### Passage ###

I was born in 1935 in Stryj, Poland (now the Ukraine). The town had a population of 32,000, of which 12,000 were Jews. As I was only four-years-old when the war broke out, I have no memory of many of my family members; I know that they were killed in the Holocaust.
I was brought up in an affluent home. My mother went to law school in Lwow. My father completed medical school in Padua, Italy, graduated in 1929, and practiced in Stryj until he was conscripted in to the Russian army in 1941. He survived the war as an army doctor in Kazakhstan. In July 1941, the German army reoccupied Stryj, and the town’s entire Jewish population was put into a ghetto. I was in this ghetto for close to one year and somehow managed to avoid the “actions”—deportations to the shooting fields. As an act of great foresight, a few Jews in the town, fearing the return of the German troops, had prepared a bunker. The bunker was built under an existing house. A Pole named Kazik Starko was hired to live in the house and provide food in exchange for payments of gold. The builder of the bunker, a man named Morgenstern, managed to tap into the city gas line, which provided fuel for cooking and light. Water was obtained through a hand pump tapped into a main water pipe. Two vents extended into the attic which served as a conduit for food and an air supply. When the Germans occupied Stryj, 35 Jews, including my family and six children under 15, managed to get into this bunker built for 12. In escaping out of the ghetto and en route to the bunker, my family was offered shelter by an SS officer who permitted us to stay in his office overnight. The bunker was sealed and we did not emerge until August 1944 when the Russian army drove the German army out of Stryj.
In the bunker, we just existed. We were constantly hungry due to meager food supplies. The rats appeared better fed than I was, and they were able to see daylight and breathe fresh air where I couldn’t. I was trapped in this hole in the ground…without anything to read, without children’s games to play. We were in constant fear of being found by the Germans. We slept in the day and moved around at night to avoid being heard by neighbors. By the time we entered the bunker, we already knew that Jews were being shot en masse, and then later, Starko informed us that he had heard that Jews were being sent to camps where they were murdered. Rumor had it that my grandparents were sent to one of these death camps named Belzec.
One day, a neighbor by the name of Roman Kalinowski heard noises and went to Kazik Starko and told him that he knew he was hiding Jews in a bunker under the house. Starko assumed that Kalinowski would denounce him to the Germans, which would mean a certain death for us and Starko. Instead, he volunteered to provide us with as much food as he could obtain and did not want any payment for this. Roman was truly a righteous man.
Our family was reunited in Poland after the war. At the time I was liberated, I had no education, although my mother tried to educate me, but without books or writing materials this was very difficult. I was basically illiterate, and spoke no English when I came to the U.S. in 1946. I attended high school in the Lower East Side of New York, received my B.A. from New York University in 1956, and graduated from New York Medical College in 1960. I completed a residency in Internal Medicine at the Jewish Hospital of Brooklyn. I served in the Medical Corps of the U.S. Air Force in California. I started my medical practice in Santa Barbara in 1966 and retired in 1999.
I, as a hidden child, lost something precious—my youth. But, still, I was fortunate to survive. Over one million Jewish children died during the Holocaust, and countless other children died during World War II. Let us pray that future children will be spared.
Echoes of Truth: Holocaust Memorial Project 2011
As part of its annual Holocaust remembrance ceremony, the California State Assembly invited students from throughout the state to interview Holocaust survivors, and the resulting video was played during the Assembly's floor session on May 2, 2011. The eleven-and-a-half minute video is a compelling look at the Holocaust through the eyes of those with a unique connection to this chapter of history that must never be forgotten. Among those featured are a battlefield medic who witnessed the aftermath of a mass execution, and the daughter of one of the chief prosecutors at the landmark Nuremberg Trials. Locally, Stan Ostern was involved.

### Data excerpts ###

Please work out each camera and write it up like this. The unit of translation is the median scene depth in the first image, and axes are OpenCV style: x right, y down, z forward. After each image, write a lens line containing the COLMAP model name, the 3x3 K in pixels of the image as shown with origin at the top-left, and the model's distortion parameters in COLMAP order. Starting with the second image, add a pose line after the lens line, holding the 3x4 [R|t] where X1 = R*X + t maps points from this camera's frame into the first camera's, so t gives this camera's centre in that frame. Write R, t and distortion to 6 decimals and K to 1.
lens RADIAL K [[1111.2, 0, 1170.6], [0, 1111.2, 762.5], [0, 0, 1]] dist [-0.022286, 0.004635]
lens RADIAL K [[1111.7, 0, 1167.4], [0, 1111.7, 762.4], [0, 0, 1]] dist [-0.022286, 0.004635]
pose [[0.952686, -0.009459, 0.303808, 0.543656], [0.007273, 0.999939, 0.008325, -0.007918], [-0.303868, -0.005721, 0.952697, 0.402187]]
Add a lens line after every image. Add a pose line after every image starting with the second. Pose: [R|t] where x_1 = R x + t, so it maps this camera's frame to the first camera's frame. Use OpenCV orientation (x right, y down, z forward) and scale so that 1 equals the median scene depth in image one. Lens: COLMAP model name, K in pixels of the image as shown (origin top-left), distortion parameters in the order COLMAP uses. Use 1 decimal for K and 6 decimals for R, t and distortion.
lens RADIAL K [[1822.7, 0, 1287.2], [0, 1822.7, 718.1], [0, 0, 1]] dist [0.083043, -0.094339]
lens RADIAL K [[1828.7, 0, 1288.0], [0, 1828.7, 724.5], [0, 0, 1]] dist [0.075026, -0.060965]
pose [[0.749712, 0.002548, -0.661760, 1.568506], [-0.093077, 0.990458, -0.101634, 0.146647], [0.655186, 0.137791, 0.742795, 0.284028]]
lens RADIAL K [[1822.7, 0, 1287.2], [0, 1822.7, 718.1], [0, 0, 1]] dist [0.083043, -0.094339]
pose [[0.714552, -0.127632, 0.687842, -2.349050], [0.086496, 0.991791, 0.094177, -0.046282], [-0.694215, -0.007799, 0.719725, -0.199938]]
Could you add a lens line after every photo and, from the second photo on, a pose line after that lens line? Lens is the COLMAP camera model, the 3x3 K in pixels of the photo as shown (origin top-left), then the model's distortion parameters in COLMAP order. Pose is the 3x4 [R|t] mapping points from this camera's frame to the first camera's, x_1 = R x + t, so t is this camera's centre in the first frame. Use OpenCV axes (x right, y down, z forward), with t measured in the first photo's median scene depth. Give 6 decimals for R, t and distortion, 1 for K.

###

■ Goal of the exercise ■
Transcribe the survivor's account word for word, from "I was born in" to "in the Holocaust.".

■ Completed task ■
I was born in 1935 in Stryj, Poland (now the Ukraine). The town had a population of 32,000, of which 12,000 were Jews. As I was only four-years-old when the war broke out, I have no memory of many of my family members; I know that they were killed in the Holocaust.